What about older pipelines?  Sometimes the file information is good, and has been kept in a known place by the company which owns the line.  But what if a pipeline was sold from one company to another?  Did hard-copy records get transferred from one entity to the next?  What if it got sold more than once?  Many times such financial transactions lead to big disruption in records being maintained, knowledgeable people not staying involved in the operation, and the “corporate memory” being lost.
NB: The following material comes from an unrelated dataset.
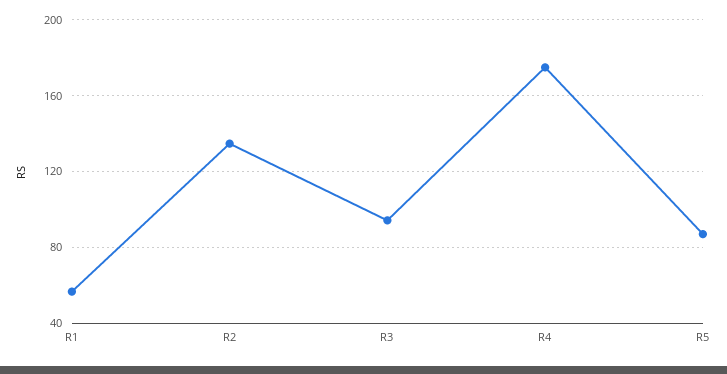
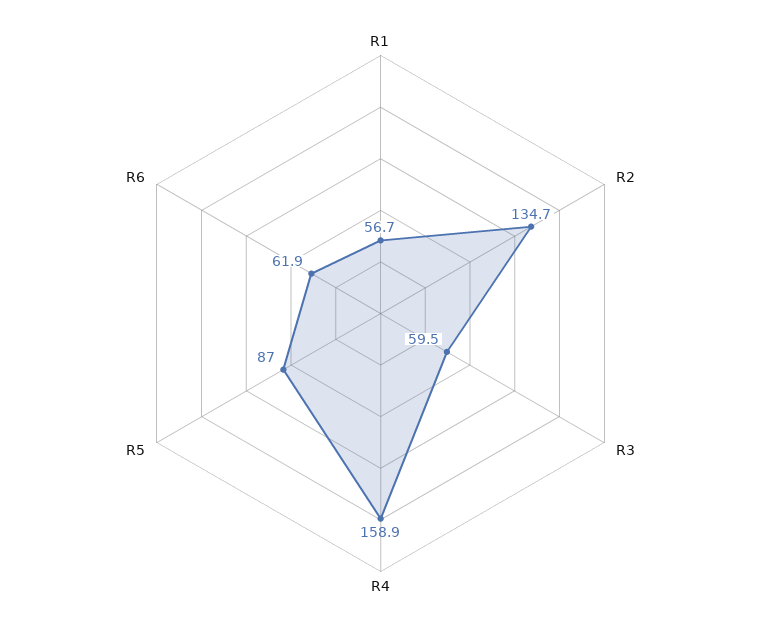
R3: 95 -> 59.5
R4: 175 -> 158.9
R6: none -> 61.9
So there are many pipelines that don’t have a good “book of data” which tells their story.  We’re often asked to help build that data set about an existing line.  And to prove up where it physically runs in “plan view” (looking down from the sky) is one important part.  Then we need to establish how deeply it’s buried, at many different points along the route.  And then we may also study the easement or right-of-way description, to map that in and compare those legal “boundaries” with where the pipeline physically lies.
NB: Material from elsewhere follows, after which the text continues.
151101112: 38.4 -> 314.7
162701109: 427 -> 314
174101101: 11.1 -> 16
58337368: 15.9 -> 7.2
Very important are the places where the pipeline crosses driveways, roads, railroads, streams, rivers, lakes, and any other “out of the ordinary” places.  Sometimes the pipe may run through another, larger pipe called a casing.  Casings were used to help protect a pipeline from heavy loads that may run across it, on a road or highway, or on railroad lines.  Identifying the locations of casings is yet another very important part of pipeline surveying.
It’s also vital to look for other pipelines, water lines, sewer lines, fiber-optic cables and other buried structures, which cross the line we are studying.  Those other utilities could cause impact to our customer’s pipe, at some point in the future.  In some instances, there is electrical interference between two pipelines, which can make corrosion of one pipe occur much faster.  Even things like electric train or trolley systems may pose a lot of corrosion risk to buried steel pipelines.
Some field conditions make it clear that a pipeline should be buried much deeper than 30 inches.  If there are a lot of houses or commercial buildings close by, depth of burial gets increased for a new structure.  But what if the neighborhood gets built up AFTER the pipeline was installed?  The risk of a pipeline being there is probably greater than it was.  But who needs to assess that risk?  What steps can be taken to monitor the pipeline better, and reduce the risks of operating it in that more crowded environment?
And finally, what if you are in farming country?  What is the deepest part of the soil that a farmer may be tilling and turning over, to make crops grow better?  If a pipeline is not buried deeply enough, or if Mother Nature erodes away some soil with time, a farmer may till up the pipe!  Or, just as bad, the farm implement may cut open the protective coating on the pipe, gouge the metal, and cause weakening.  Whether slowly or quickly, this kind of damage may hurt somebody!
We want to help responsible pipeline owners and operators maintain good records, especially for those pipelines which pose higher risk levels.  And sometimes we help build records pretty much “from the ground up,” to the degree that this even can be done.